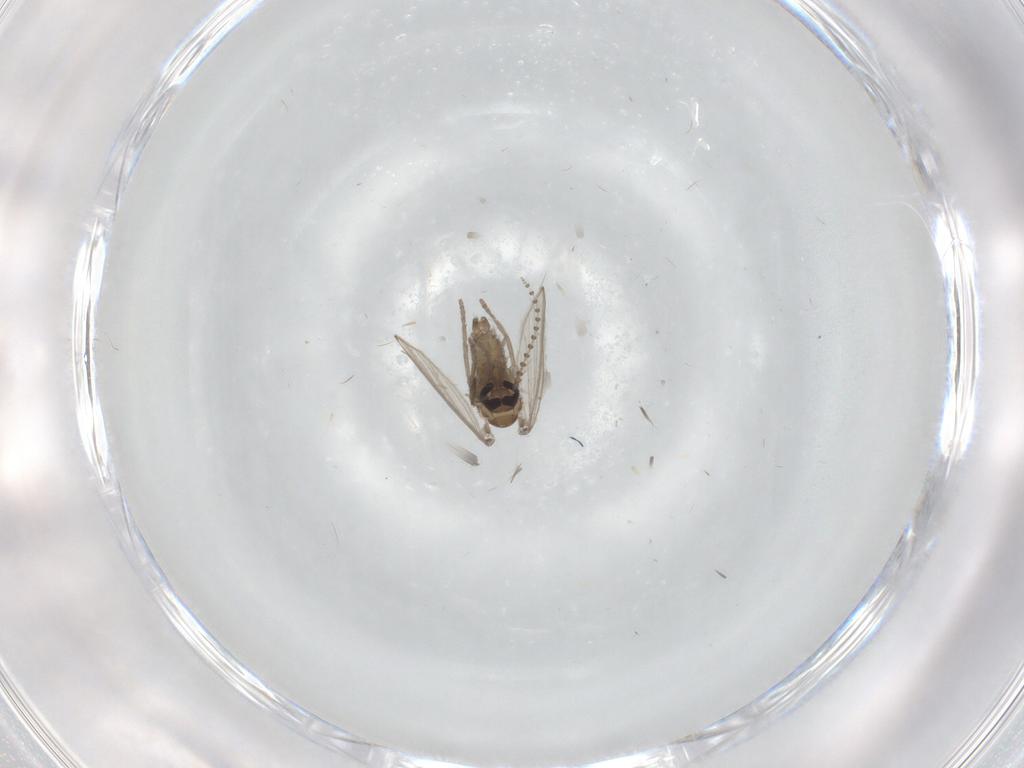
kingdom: Animalia
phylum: Arthropoda
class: Insecta
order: Diptera
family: Psychodidae
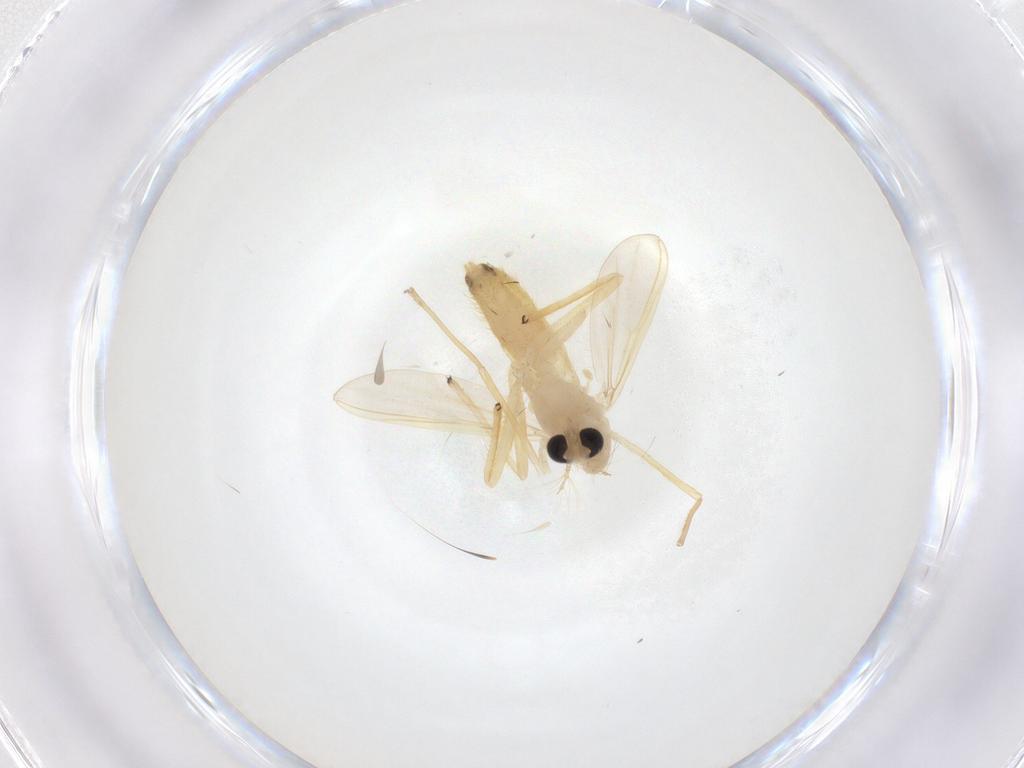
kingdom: Animalia
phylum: Arthropoda
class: Insecta
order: Diptera
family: Chironomidae
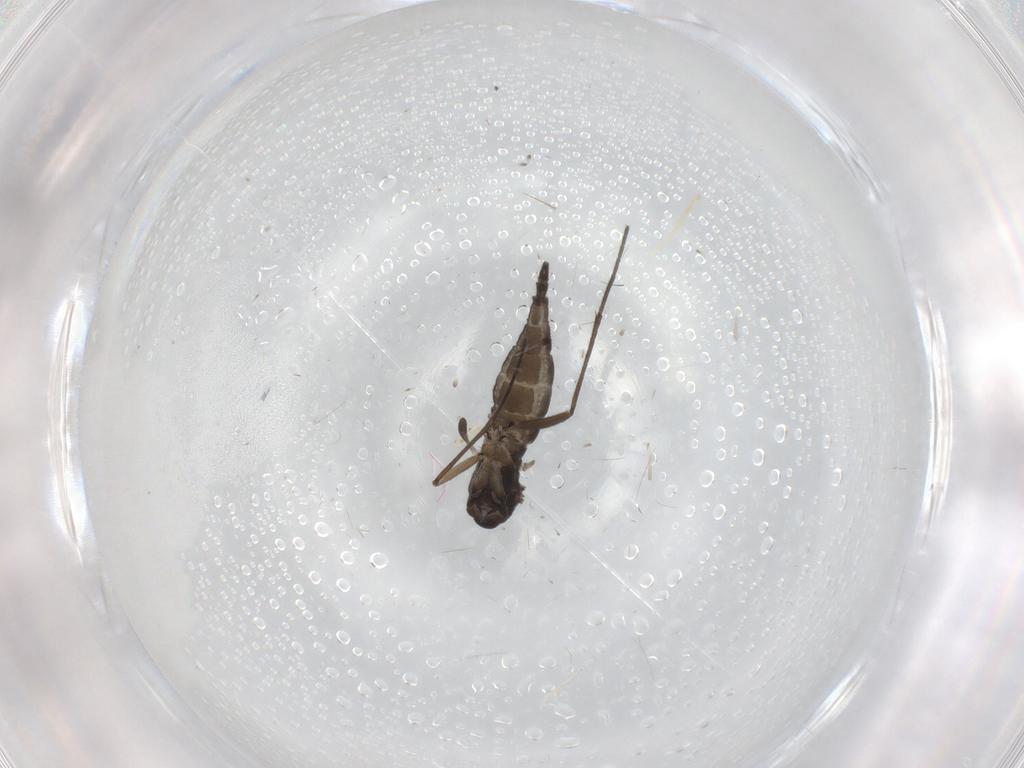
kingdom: Animalia
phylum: Arthropoda
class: Insecta
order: Diptera
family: Sciaridae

EXERCISE DETAILS:
Put the lines of the material above into a numbered list, skipping any blank lines and leaving the pictures out.

THE RESULT:
1. kingdom: Animalia
2. phylum: Arthropoda
3. class: Insecta
4. order: Diptera
5. family: Psychodidae
6. kingdom: Animalia
7. phylum: Arthropoda
8. class: Insecta
9. order: Diptera
10. family: Chironomidae
11. kingdom: Animalia
12. phylum: Arthropoda
13. class: Insecta
14. order: Diptera
15. family: Sciaridae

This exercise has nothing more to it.